I sometimes think that half of the ads I see on TV (when I don’t rush through them with TIVO) show individuals clutching their chest after eating their favorite food or, more visually, chest cavity flames, which are subsequently doused with the right over-the-counter medicine or prescription drug. Having suffered from gastrointestinal reflux disease (GERD) and that sense of heartburn for many years, I am sympathetic. Most of the medications prescribed by physicians (often after suggesting an upper endoscopy to ensure that there are no ulcers or a precancerous condition called Barrett’s esophagitis) are Proton Pump Inhibitors (PPI’s). These reduce the production of acid in the wall of the stomach and assist in the healing of ulcers as well as treat GERD. These medicationss include omeprazole (Prilosec) (Zegerid), lansoprazole (Prevacid), rabeprazole (Aciphex), esomeprazole (Nexium), (Zegarid) and dexlansoprazole (Dexilant). Some are by prescription; others are available as generics or even over-the- counter.
In the March 14 issue of JAMA, a recent announcement was made by the FDA; that reflux drugs were found to be linked to C difficile-related diarrhea.

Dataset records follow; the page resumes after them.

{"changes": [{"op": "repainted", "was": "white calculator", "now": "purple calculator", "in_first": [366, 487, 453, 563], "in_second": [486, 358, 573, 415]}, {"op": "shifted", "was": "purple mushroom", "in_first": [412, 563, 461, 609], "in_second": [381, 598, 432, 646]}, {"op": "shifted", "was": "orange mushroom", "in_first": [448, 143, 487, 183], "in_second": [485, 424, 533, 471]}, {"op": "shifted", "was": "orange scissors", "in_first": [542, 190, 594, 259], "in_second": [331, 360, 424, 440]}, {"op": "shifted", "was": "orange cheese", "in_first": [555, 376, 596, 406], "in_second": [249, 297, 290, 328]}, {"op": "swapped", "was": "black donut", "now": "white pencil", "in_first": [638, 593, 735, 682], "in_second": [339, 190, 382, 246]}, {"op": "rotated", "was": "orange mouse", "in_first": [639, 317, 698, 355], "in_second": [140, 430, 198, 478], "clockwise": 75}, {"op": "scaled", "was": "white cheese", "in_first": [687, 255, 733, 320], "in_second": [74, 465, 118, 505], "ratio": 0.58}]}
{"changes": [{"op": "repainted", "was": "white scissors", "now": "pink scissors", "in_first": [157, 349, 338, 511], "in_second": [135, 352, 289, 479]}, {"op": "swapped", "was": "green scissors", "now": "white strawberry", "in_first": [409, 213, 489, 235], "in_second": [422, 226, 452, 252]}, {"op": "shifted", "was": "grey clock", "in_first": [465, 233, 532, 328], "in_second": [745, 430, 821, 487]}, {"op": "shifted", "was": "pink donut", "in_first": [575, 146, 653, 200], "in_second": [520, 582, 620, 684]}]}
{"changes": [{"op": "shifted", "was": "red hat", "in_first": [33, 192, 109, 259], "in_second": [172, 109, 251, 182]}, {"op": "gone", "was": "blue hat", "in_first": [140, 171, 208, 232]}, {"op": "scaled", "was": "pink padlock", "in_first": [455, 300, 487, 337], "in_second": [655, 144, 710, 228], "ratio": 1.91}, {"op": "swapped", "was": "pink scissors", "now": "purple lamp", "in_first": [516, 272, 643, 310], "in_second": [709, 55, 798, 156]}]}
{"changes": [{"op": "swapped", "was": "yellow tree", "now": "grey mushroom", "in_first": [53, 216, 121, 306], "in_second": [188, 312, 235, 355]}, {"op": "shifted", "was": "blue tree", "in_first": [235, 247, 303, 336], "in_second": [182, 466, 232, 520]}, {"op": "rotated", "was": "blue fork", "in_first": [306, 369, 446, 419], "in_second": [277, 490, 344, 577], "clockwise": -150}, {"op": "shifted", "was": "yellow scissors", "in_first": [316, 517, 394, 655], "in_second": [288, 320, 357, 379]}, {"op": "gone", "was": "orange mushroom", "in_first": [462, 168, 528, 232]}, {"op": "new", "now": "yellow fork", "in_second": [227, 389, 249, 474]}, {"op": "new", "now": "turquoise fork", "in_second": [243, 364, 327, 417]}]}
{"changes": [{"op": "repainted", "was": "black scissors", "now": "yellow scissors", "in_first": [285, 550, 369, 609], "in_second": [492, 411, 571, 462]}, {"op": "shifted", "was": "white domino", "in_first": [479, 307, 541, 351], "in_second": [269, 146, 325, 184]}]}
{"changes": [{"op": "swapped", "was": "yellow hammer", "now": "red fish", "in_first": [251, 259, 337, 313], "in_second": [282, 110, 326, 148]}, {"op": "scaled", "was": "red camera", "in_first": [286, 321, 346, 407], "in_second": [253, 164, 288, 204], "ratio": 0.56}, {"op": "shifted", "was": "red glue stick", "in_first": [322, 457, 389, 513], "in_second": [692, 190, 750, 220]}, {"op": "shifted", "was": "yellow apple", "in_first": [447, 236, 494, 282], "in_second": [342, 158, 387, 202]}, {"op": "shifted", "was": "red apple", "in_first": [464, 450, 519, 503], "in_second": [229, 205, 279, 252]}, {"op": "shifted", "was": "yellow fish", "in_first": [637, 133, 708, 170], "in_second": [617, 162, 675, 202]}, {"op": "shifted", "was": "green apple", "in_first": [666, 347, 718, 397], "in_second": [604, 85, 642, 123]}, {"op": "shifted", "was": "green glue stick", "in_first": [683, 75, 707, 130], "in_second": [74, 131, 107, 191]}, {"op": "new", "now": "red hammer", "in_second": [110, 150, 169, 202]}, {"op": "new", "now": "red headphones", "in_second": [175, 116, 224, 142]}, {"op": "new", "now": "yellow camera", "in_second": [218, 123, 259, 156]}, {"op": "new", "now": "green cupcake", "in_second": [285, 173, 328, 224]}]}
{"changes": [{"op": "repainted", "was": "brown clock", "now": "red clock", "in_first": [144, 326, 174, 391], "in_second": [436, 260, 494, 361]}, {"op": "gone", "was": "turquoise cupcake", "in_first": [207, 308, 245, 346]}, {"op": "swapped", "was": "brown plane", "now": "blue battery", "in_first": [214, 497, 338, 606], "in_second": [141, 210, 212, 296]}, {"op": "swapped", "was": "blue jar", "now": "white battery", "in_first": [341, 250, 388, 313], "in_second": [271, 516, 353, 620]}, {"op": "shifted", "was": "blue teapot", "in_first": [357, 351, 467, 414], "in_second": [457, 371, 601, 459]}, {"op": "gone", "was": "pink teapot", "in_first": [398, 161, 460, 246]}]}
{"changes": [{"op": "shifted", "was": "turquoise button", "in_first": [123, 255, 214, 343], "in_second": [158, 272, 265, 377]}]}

Clostridium difficile is a bacteria that causes watery diarrhea, abdominal pain and fever, which when it does not resolve, may cause serious intestinal problems and even the need for resection of a portion of the colon. In some cases (rarely, thankfully), the infection can be fatal. C difficile has become more and more common in hospitals, nursing homes and in the general community. It often occurs after the normal flora of the intestine is wiped out by antibiotic therapy. (Even a short course of certain broad spectrum antibiotics can cause this, one of the reasons for our growing reluctance to use antibiotics unless they are absolutely required.) C difficile occurs more frequently in older adults. If a person has had an episode of C. difficile, she is more likely to experience it again, especially with antibiotic treatment.
The FDA reviewed data from 28 observational studies, 23 of which found that PPI users had an elevated risk of C difficile associated diarrhea compared with those who didn’t use these medications. Their risk was 1.4 to 2.75 times greater. As a result of their review, the FDA has officially stated that “the weight of evidence suggests a positive association between the use of PPI’s and C difficile infection and disease”. The labels of these drugs will be updated to reflect this risk.
What this means is that if indeed you need a PPI medication, you should use the lowest dose for the shortest duration necessary. And if you do develop diarrhea that doesn’t go away while taking that PPI, see you doctor.